Diverse Massnahmen, wie beispielweise die ID-Pflicht für den Gästesektor, hat die SFL eingeführt bevor findige Politiker im Wahlkampf darauf gekommen sind. In der Praxis war das Resultat ernüchternd. Weshalb? Die im Rahmen von Fussballspielen festgenommenen Straftäter sind in der Regel innert kürzester Zeit wieder auf freiem Fuss, die durch die Justizbehörden verhängten Strafen bescheiden. Die Polizei greift wohl auch deshalb ausserhalb der Stadien bei Pyro-Aktionen oder Fan-Umzügen mit Vermummten nicht ein. Sie will eine Eskalation verhindern. In die Stadien hinein, will die Polizei erst recht nicht. Zu behaupten, die SFL und die Klubs könnten in diesem Umfeld zusammen mit privaten Sicherheitsfirmen von heute auf morgen für Ruhe sorgen, ist völlig realitätsfremd.
Letzte Woche wurden neue Initiativen von der SFL und ihren Klubs lanciert. Worum geht es konkret?
Grundsätzlich geht es bei allen drei Initiativen darum, Straftäter und Vandalen rascher zu identifizieren und griffig zu bestrafen. Wir unterstützen deshalb erstens die von der KKJPD vorgesehenen gesamtschweizerischen Rayonverbote, sehen aber vor allem in der Meldepflicht ein sehr gutes Sanktionsinstrument. Mit der Meldepflicht werden gewalttätige Personen kontrollierbar von den Stadien fern gehalten, die Gefahr von Solidarisierungen von Mittläufern vor Ort wird massiv entschärft. Zweitens müssen und werden wir die Polizei und die Justiz bei den Strafermittlungen noch besser unterstützen. Der Ablauf von der Sicherung von Beweismaterial, über die Aufbewahrung von Daten bis zur Auswertung soll einheitlicher und effektiver werden. Drittens schliesslich wollen wir die Infrastruktur für Gästefans verbessern.

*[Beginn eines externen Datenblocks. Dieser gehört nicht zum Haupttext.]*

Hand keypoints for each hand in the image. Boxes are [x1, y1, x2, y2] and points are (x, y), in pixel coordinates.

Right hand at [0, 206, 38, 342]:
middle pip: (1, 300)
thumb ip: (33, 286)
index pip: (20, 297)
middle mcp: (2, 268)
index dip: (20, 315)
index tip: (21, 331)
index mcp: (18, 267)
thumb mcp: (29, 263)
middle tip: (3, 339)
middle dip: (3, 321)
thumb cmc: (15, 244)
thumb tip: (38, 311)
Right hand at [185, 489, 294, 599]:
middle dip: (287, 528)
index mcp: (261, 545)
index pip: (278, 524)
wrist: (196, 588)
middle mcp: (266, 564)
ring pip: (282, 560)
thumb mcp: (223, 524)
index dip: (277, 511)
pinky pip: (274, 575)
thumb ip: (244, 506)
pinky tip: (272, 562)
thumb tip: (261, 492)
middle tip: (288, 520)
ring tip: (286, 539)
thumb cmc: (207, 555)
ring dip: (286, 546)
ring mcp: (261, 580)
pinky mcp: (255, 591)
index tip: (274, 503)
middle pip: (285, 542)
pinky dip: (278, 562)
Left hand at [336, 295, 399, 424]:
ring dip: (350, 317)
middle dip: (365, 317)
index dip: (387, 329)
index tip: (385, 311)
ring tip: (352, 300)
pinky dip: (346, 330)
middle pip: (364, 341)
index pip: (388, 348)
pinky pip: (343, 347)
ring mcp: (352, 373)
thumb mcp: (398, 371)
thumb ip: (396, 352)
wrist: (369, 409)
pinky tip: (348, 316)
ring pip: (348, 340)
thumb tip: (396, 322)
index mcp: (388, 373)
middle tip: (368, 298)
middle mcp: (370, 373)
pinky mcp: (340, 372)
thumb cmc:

Inwiefern sollen Infrastruktur und Service für die Gästefans verbessert werden?
Es braucht in einigen Stadien mehr Eingänge sprich Drehkreuze, damit die oft zusammen anreisenden Gästefans rascher Einlass finden und dennoch effektiv kontrolliert werden können. Daneben müssen wir die Anforderungen bezüglich WC-Anlagen und Catering-Ständen überprüfen.
Wie verhalten sich die Klubs und wie wird Ihre Zusammenarbeit weiterhin aussehen?
Die drei Initiativen sind mit den Klubs abgesprochen. Zwei der drei Massnahmen stehen ja auf dem Forderungskatalog der KKJPD für eine Anpassung des Konkordates der Kantone. Die SFL und die Klubs werden entsprechend die KKJPD im nötigen politischen Prozess bei diesen Themen unterstützen. Weiter wird der Dialog zwischen Klubs und lokalen Behörden nochmals intensiviert. Schliesslich startet die SFL ihrerseits mit einem neuen Ausbildungslehrgang bei Swiss Olympic einen weiteren Schritt zur Verbesserung der Arbeit, der Sicherheits- und Fanverantwortlichen der Klubs.
In Ihrer Medienmitteilung schreiben Sie, dass Pauschalmassnahmen wie die flächendeckende ID-Kontrolle an den Stadioneingängen nicht praktikabel seien, wieso nicht?
Im Ausland funktionieren solche Massnahmen nur dort, wo striktere Gesetze und griffigere Sanktionen seitens der Justiz bestehen und die Polizei bereit ist, die Klubs bei der Umsetzung bspw. der ID-Kontrollen um das und im Stadion zu unterstützen. Solange diese Voraussetzungen nicht erfüllt sind, führen Kollektiv-Massnahmen zu einer Solidarisierung zwischen der friedlichen Masse mit den einzelnen Gewalttätern, die Lage kann eskalieren. Das zumindest haben wir bei der Einführung der ID-Pflicht für den Gästesektor zum Start der Saison 2006/07 erlebt.
Steht es zur Rede, die Hooligans mit Spielabsagen oder Matchs ohne Zuschauern zu bestrafen?
Diese Strafen treffen nicht die gewalttätigen Personen selber sondern die Klubs und die friedliche Mehrheit der Zuschauer. Um solche Massnahmen umsetzen zu können, bräuchte es für eine gewisse Zeit aller Voraussicht nach ein grösseres Polizeiaufgebot als heute. Ob die Bereitschaft dazu seitens der politischen Behörden besteht, ist im Moment zweifelhaft. Insofern ist es vielleicht auch kein Zufall, dass in mehreren Kantonen bereits eine Bewilligungspflicht für Fussballspiele gilt, aber noch nie eine Partie präventiv abgesagt wurde.